## EXERCISE DETAILS
Please identify each line in the listing below that contains the word "medidas" and copy those lines in full.
◆ ◆ ◆ ◆ ◆ ◆ ◆
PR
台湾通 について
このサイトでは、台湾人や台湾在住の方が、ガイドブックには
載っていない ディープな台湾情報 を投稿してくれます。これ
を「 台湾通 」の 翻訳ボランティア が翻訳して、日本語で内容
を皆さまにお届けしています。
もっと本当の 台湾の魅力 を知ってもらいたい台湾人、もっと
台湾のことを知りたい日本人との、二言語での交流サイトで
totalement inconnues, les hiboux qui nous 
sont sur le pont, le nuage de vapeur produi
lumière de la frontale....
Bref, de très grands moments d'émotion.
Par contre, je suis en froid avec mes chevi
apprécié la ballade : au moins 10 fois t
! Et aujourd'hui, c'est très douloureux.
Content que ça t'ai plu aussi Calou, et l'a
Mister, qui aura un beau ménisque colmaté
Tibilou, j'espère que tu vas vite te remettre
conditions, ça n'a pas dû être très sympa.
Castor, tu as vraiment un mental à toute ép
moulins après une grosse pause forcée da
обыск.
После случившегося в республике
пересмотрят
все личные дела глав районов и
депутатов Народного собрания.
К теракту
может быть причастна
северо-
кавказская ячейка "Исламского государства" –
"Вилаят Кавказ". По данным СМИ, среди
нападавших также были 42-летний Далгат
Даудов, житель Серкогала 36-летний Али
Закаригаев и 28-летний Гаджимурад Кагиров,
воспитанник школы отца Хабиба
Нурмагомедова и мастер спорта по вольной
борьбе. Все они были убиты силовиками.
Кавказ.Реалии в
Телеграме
◆ ◆ ◆ ◆ ◆ ◆ ◆
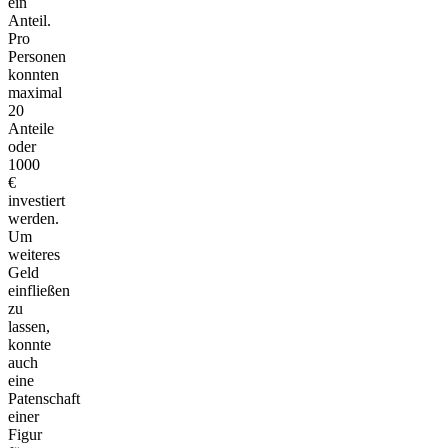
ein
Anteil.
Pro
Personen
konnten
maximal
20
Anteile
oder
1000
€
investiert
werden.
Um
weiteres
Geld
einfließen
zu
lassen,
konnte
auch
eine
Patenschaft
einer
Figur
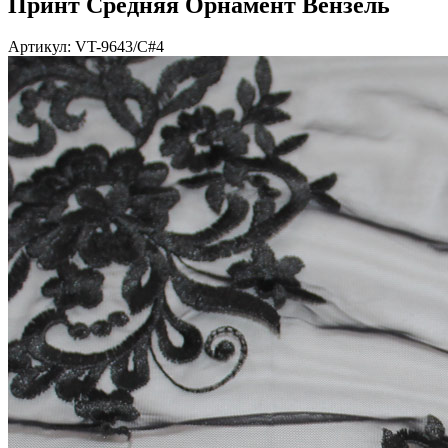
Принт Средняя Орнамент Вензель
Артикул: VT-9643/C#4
◆ ◆ ◆ ◆ ◆ ◆ ◆
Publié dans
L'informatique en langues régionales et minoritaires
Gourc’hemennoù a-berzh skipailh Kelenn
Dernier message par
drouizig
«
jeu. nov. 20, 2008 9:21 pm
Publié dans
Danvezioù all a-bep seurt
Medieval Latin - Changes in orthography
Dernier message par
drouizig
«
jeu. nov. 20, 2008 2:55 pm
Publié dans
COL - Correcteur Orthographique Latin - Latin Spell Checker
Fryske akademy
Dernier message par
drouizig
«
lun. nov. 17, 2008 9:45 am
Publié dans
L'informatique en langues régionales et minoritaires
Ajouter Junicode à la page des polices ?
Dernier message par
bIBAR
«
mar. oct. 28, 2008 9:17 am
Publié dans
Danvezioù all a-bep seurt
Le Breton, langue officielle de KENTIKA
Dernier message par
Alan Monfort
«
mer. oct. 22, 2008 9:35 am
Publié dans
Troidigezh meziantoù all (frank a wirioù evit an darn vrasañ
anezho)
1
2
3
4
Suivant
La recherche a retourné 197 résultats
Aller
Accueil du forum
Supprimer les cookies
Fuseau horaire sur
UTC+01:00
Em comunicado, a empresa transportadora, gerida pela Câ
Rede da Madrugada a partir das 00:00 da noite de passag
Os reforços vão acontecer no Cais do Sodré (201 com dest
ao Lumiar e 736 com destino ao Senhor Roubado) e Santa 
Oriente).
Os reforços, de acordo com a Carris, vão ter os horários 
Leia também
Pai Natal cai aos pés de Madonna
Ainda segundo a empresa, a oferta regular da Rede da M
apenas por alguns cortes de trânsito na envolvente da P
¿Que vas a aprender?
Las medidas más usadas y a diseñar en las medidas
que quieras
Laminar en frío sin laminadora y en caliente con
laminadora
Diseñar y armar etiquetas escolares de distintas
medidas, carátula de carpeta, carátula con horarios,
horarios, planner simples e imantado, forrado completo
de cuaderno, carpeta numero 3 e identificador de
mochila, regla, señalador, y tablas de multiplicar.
◆ ◆ ◆ ◆ ◆ ◆ ◆
## EXPECTED ANSWER
Las medidas más usadas y a diseñar en las medidas
medidas, carátula de carpeta, carátula con horarios,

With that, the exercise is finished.